=== Data ===

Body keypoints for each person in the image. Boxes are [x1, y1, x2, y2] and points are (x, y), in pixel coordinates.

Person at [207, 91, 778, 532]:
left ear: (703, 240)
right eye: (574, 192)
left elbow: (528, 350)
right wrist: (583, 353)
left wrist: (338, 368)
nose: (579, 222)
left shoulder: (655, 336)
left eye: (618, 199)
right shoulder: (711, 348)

===
=== Data ===

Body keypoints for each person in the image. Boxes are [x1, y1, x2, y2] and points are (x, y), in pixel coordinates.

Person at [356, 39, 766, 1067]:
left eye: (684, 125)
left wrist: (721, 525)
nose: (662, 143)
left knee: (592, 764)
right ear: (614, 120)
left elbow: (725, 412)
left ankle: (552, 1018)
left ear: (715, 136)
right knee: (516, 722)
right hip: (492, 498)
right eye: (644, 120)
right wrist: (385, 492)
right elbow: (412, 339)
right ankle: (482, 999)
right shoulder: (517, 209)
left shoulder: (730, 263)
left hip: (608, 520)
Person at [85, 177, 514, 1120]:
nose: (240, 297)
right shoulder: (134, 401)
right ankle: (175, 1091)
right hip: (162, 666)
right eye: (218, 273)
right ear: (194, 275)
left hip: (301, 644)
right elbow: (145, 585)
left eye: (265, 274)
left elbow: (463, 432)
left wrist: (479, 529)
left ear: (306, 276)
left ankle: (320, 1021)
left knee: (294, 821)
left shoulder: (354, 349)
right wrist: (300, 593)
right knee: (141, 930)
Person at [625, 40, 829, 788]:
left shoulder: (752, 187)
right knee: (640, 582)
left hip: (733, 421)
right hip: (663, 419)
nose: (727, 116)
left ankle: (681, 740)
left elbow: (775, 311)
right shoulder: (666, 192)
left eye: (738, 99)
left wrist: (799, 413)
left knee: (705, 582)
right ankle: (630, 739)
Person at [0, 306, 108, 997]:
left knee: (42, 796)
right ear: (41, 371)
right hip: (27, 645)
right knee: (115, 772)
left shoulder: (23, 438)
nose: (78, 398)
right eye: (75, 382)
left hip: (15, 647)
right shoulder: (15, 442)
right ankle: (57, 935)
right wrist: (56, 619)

===
=== Data ===

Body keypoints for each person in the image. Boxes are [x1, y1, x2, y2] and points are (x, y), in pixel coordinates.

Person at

===

> [What to do]: In the entries above, find the line holding "left knee: (592, 764)" and the line holding "left hip: (733, 421)", then retype exactly those two lines and every line between them, and nothing else.

> [Response to this exercise]:
left knee: (592, 764)
right ear: (614, 120)
left elbow: (725, 412)
left ankle: (552, 1018)
left ear: (715, 136)
right knee: (516, 722)
right hip: (492, 498)
right eye: (644, 120)
right wrist: (385, 492)
right elbow: (412, 339)
right ankle: (482, 999)
right shoulder: (517, 209)
left shoulder: (730, 263)
left hip: (608, 520)
Person at [85, 177, 514, 1120]:
nose: (240, 297)
right shoulder: (134, 401)
right ankle: (175, 1091)
right hip: (162, 666)
right eye: (218, 273)
right ear: (194, 275)
left hip: (301, 644)
right elbow: (145, 585)
left eye: (265, 274)
left elbow: (463, 432)
left wrist: (479, 529)
left ear: (306, 276)
left ankle: (320, 1021)
left knee: (294, 821)
left shoulder: (354, 349)
right wrist: (300, 593)
right knee: (141, 930)
Person at [625, 40, 829, 788]:
left shoulder: (752, 187)
right knee: (640, 582)
left hip: (733, 421)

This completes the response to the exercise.